[Information Boundary: Start]

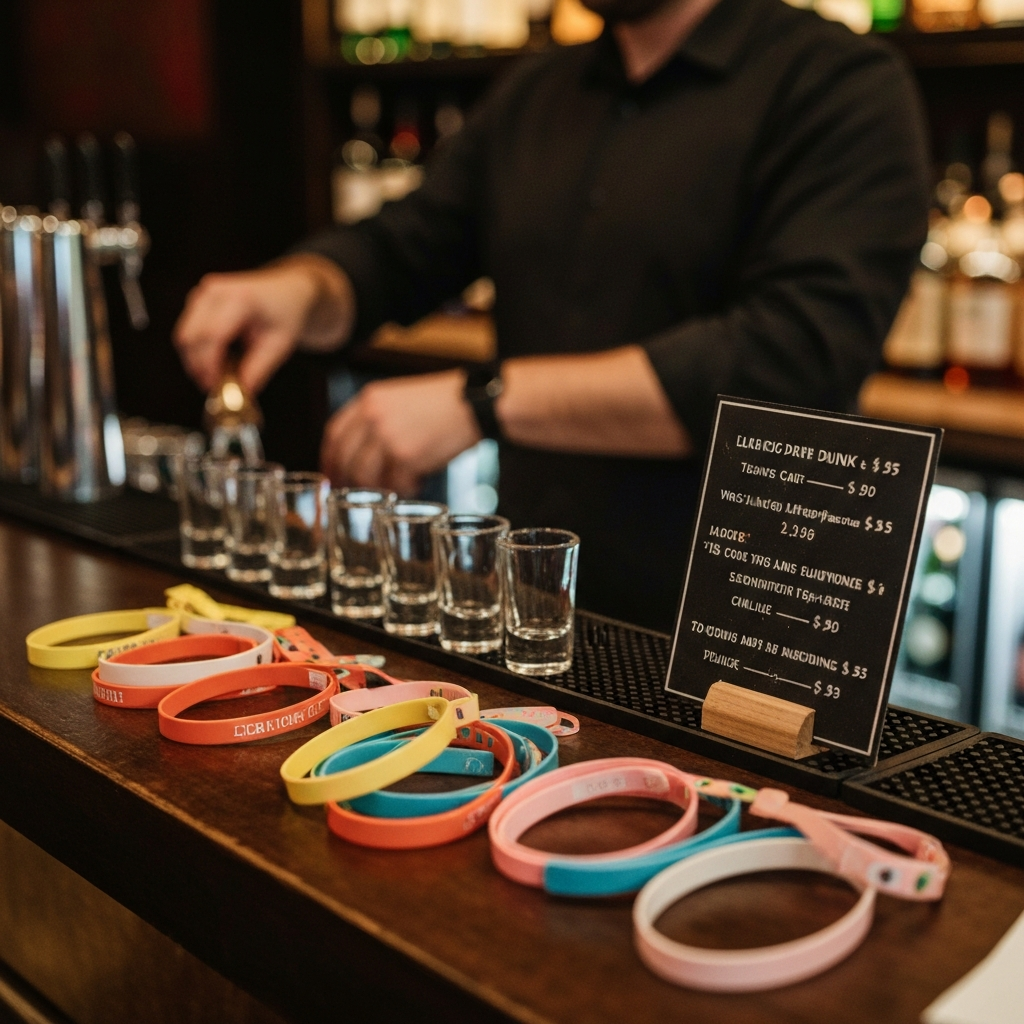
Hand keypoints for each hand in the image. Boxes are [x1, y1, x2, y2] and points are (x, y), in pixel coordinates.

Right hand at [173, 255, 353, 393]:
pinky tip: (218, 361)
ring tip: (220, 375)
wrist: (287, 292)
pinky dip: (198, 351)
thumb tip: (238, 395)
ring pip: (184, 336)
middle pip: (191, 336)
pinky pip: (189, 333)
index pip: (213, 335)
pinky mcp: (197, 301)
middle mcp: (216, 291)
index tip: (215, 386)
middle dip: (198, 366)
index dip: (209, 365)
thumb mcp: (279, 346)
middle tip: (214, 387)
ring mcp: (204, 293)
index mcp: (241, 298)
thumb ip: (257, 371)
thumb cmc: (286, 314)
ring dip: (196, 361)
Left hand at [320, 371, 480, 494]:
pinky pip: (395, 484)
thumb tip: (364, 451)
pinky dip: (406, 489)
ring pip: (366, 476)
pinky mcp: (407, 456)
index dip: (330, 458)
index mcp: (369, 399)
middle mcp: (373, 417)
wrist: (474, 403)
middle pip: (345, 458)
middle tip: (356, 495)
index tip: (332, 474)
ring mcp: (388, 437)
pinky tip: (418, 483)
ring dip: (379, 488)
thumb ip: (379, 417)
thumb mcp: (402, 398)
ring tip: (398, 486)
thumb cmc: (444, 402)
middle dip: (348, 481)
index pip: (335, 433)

[Information Boundary: End]
[Information Boundary: Start]

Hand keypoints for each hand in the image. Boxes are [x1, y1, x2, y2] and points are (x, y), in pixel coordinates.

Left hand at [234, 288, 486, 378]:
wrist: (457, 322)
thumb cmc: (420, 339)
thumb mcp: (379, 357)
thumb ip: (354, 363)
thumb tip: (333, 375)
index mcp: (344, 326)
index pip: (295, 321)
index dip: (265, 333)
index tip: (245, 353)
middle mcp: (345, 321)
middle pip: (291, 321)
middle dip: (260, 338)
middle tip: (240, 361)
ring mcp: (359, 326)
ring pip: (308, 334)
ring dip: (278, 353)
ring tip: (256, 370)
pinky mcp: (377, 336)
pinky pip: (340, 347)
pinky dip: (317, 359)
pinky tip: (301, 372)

[Information Boundary: End]
[Information Boundary: Start]

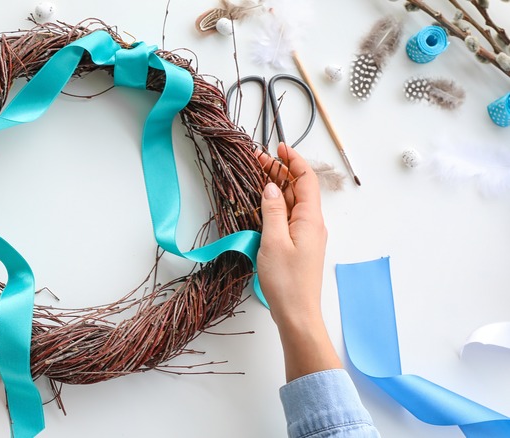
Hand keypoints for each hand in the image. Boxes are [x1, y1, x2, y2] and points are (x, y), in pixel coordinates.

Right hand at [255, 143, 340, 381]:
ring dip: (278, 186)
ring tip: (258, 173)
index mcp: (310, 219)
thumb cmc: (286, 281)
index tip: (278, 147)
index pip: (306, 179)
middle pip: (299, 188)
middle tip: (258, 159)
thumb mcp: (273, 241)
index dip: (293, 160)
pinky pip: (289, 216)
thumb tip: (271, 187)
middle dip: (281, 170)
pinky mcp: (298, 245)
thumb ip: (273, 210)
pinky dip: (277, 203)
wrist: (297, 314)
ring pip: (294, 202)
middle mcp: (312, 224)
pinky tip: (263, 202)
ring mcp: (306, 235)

[Information Boundary: End]

Reproduce, exactly as they stand in the data above, the lines from the one that holds "thumb ip: (273, 210)" to the one that holds "ring mcp: (306, 235)", inclusive.

thumb ip: (273, 210)
pinky dip: (277, 203)
wrist: (297, 314)
ring pip: (294, 202)
middle mcp: (312, 224)
pinky tip: (263, 202)
ring mcp: (306, 235)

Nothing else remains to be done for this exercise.